**Problem description:**
All that should be output is the block of lines below from the line with "- Look over" to the line with "click(200, 304)", both included, exactly as written.

**Input records:**
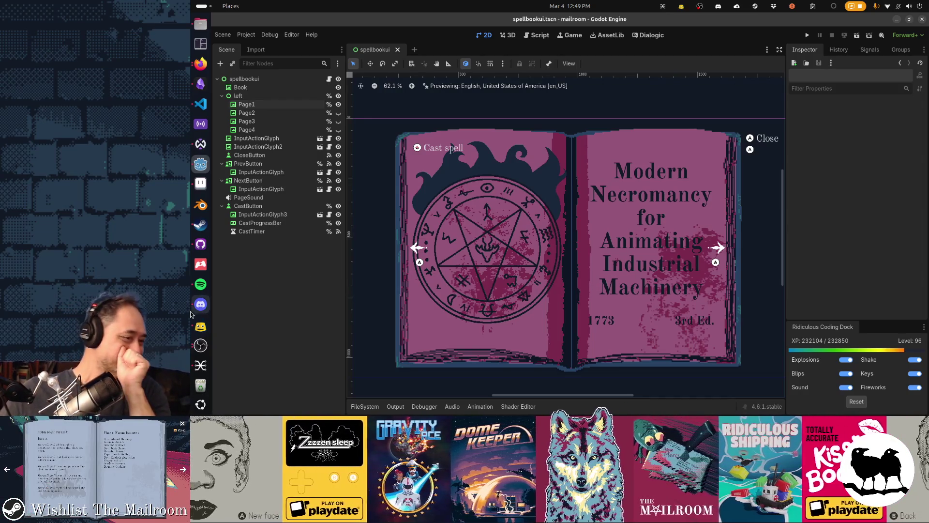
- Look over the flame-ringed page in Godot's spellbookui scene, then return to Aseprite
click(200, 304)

* * *

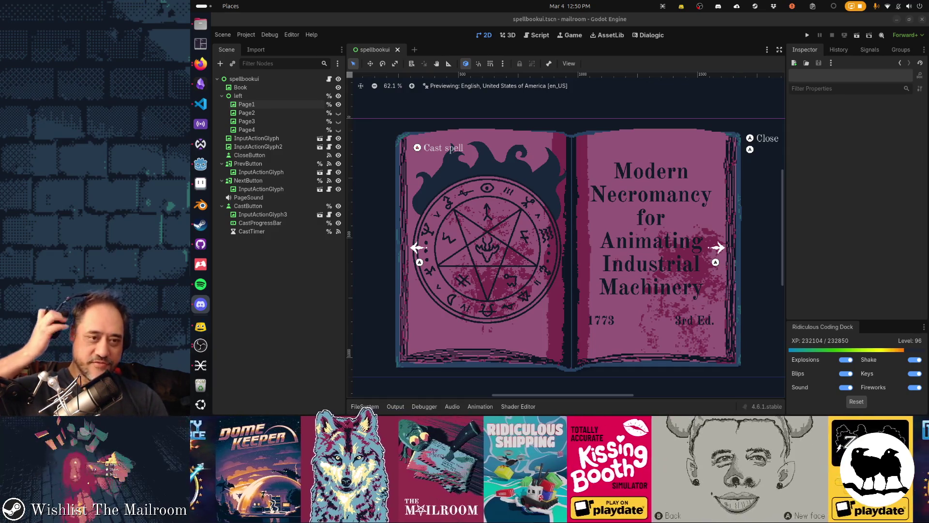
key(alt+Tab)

**Response to this exercise:**
- Look over the flame-ringed page in Godot's spellbookui scene, then return to Aseprite
click(200, 304)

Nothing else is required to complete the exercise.